Total Energy $E = U_C (t=0) + U_L (t=0) = 0 + 6.00 \times 10^{-3} \, \text{J} = 6.00 \times 10^{-3} \, \text{J}$

Step 4: Condition for Maximum Charge on Capacitor

The maximum charge on the capacitor occurs when the current in the inductor is zero. At this point, all the energy is stored in the capacitor in the form of electric field energy.

At maximum charge $Q_{max}$, current $I = 0$.

$U_C (Q_{max}) = \frac{1}{2} \frac{Q_{max}^2}{C}$

$U_L (I=0) = \frac{1}{2} L (0)^2 = 0$

Total Energy $E = U_C (Q_{max}) + U_L (I=0) = \frac{1}{2} \frac{Q_{max}^2}{C} + 0 = \frac{1}{2} \frac{Q_{max}^2}{C}$

Step 5: Equate Total Energy and Solve for Maximum Charge

Since total energy is conserved:

$6.00 \times 10^{-3} \, \text{J} = \frac{1}{2} \frac{Q_{max}^2}{C}$

$Q_{max}^2 = 2 \times E \times C = 2 \times (6.00 \times 10^{-3} \, \text{J}) \times (2.70 \times 10^{-6} \, \text{F})$

$Q_{max}^2 = 12.00 \times 2.70 \times 10^{-9} = 32.4 \times 10^{-9} = 3.24 \times 10^{-8}$

$Q_{max} = \sqrt{3.24 \times 10^{-8}} = \sqrt{3.24} \times \sqrt{10^{-8}} = 1.8 \times 10^{-4} \, \text{C}$

$Q_{max} = 1.8 \times 10^{-4} \, \text{C} = 18 \times 10^{-5} \, \text{C}$

Step 6: Choose the correct option

The calculated maximum charge is $18 \times 10^{-5} \, \text{C}$, which matches option (B).

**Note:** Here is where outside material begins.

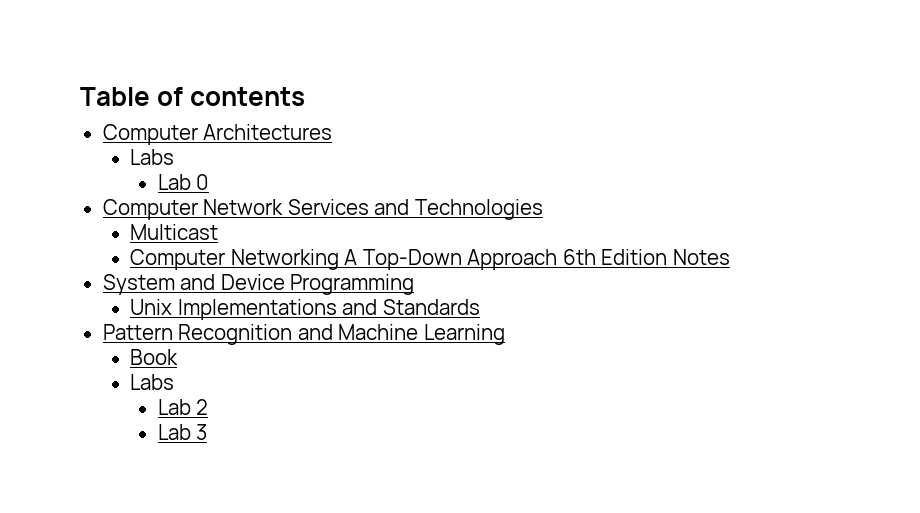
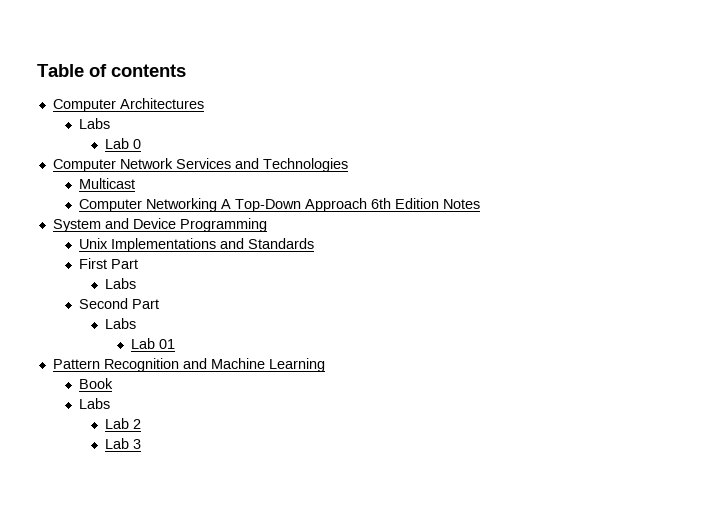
(480, 307) none -> [78,258,138,269] [104,278,136,289] [78,298,159,309] [104,318,136,329] [130,338,175,349] // First Part // Labs // Second Part // Labs // Lab 01

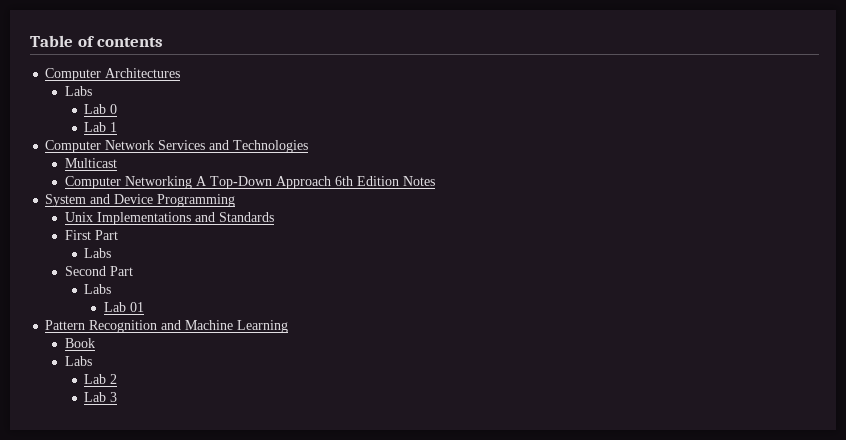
(141, 144) none -> [84,122,118,132] // Lab 1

Final Answer: The final answer is ${18 \times 10^{-5} \, \text{C}}$

Answer 2

In an LC circuit, the energy oscillates between the electric field energy stored in the capacitor and the magnetic field energy stored in the inductor. When the charge on the capacitor is zero, the current is maximum, and all the energy is stored in the inductor. The energy stored in the inductor is given by:

$U_L = \frac{1}{2}LI^2$

When the current is zero, the charge on the capacitor is maximum, and all the energy is stored in the capacitor. The energy stored in the capacitor is given by:

$U_C = \frac{1}{2}\frac{Q_\text{max}^2}{C}$

By conservation of energy, the maximum energy stored in the inductor is equal to the maximum energy stored in the capacitor:

$\frac{1}{2}LI^2 = \frac{1}{2}\frac{Q_\text{max}^2}{C}$

$Q_\text{max} = I\sqrt{LC}$

Substituting the given values:

$Q_\text{max} = (2.00\,\text{A})\sqrt{(3 \times 10^{-3}\,\text{H})(2.70 \times 10^{-6}\,\text{F})} = 2\sqrt{8.1 \times 10^{-9}} = 2(9 \times 10^{-5}) = 18 \times 10^{-5}\,\text{C}$

The correct answer is (B) $18 \times 10^{-5}\,\text{C}$.